Währenddessen können wir im Hintergrund absolut sicher sein, dass wahnsinnig korrupte Deals hin- und hergehen, während Tech-CEOs Lobbyarbeit betreiben, um ihre Plattform auf Kosten von Rivalen ausgeschlossen zu bekommen oder besondere Vereinbarungen zu treffen, bei denen die Regierung ihnen Gebühren zahlt, um den Verlust von Werbeeinnahmen durch minderjährige Nutzer auszugleichen.
Fazit – Realität ist wichtig
Falls es Ihnen nicht aufgefallen ist: Es gibt einen gemeinsamen Nenner in allen vier schwachen Argumenten, die ich bespreche, und das ist die Akzeptanz der angegebenen Position der Regierung.
Argumentation und Rhetorik – wie jede Strategie – dreht sich darum, sein Terrain zu wählen.
Solange Sie mit Tyrannen zu deren eigenen Bedingungen argumentieren und die grundlegenden Lügen akzeptieren, auf denen ihre Positionen aufbauen, werden Sie die Argumentation immer verlieren.
Die Wahrheit ist das einzige Spielfeld mit gleichen Bedingungen; beginnen Sie immer von dort.
Und in diesem Fall ist die Wahrheit sehr einfach:
Bei dem Verbot geht es nicht um den Schutz von Kindern.

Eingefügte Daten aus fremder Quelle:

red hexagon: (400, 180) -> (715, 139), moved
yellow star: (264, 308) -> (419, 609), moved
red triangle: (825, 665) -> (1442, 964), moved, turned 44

Bei dem Verbot geht es um die Überwachung von Erwachsenen.
Wenn Sie das nicht akzeptieren und verstehen, werden Sie nie in der Lage sein, dagegen zu argumentieren.

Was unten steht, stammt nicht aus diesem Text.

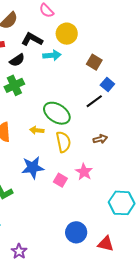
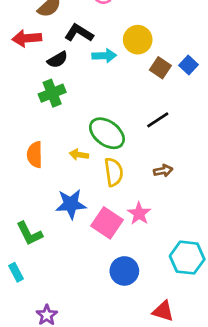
yellow circle: (67, 34) -> (138, 40), moved
blue square: (107, 84) -> (189, 65), moved
pink square: (60, 180) -> (107, 223), size x1.6
blue circle: (76, 232) -> (124, 271), moved

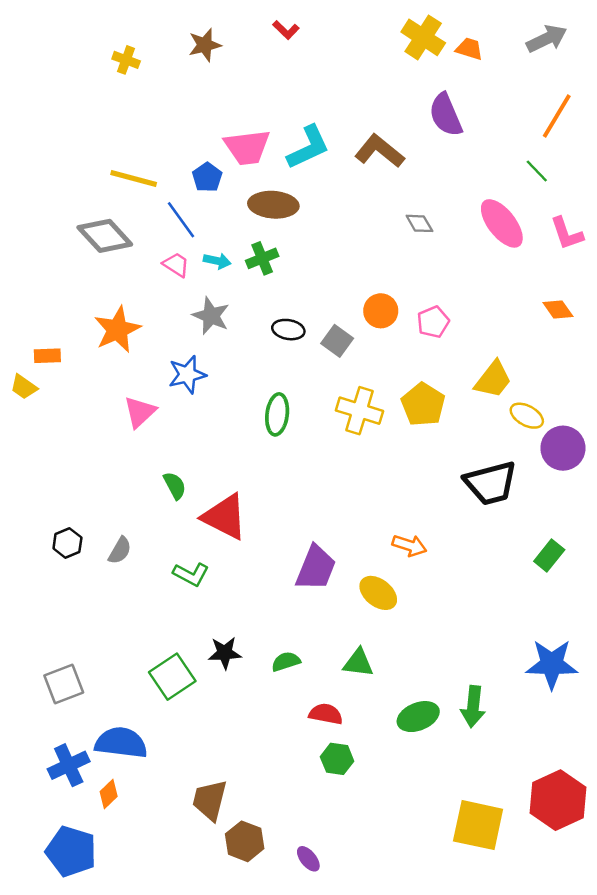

In Zukunft werden wir – wie wir und andere es in der Vergangenheit getan haben – praktische Schritte ansprechen, um diese Art von privatheitsbrechendem Gesetz zu umgehen. Welche Tech-Firmen man nutzen soll, wo man ent-googelte Telefone kaufen kann. Tor, VPNs, unabhängige Social-Media-Plattformen. Sie alle haben einen Platz in der Diskussion.
Aber das Reden kommt zuerst. Wie wir über Dinge sprechen, ist wichtig. Ehrlichkeit ist wichtig. Realität ist wichtig.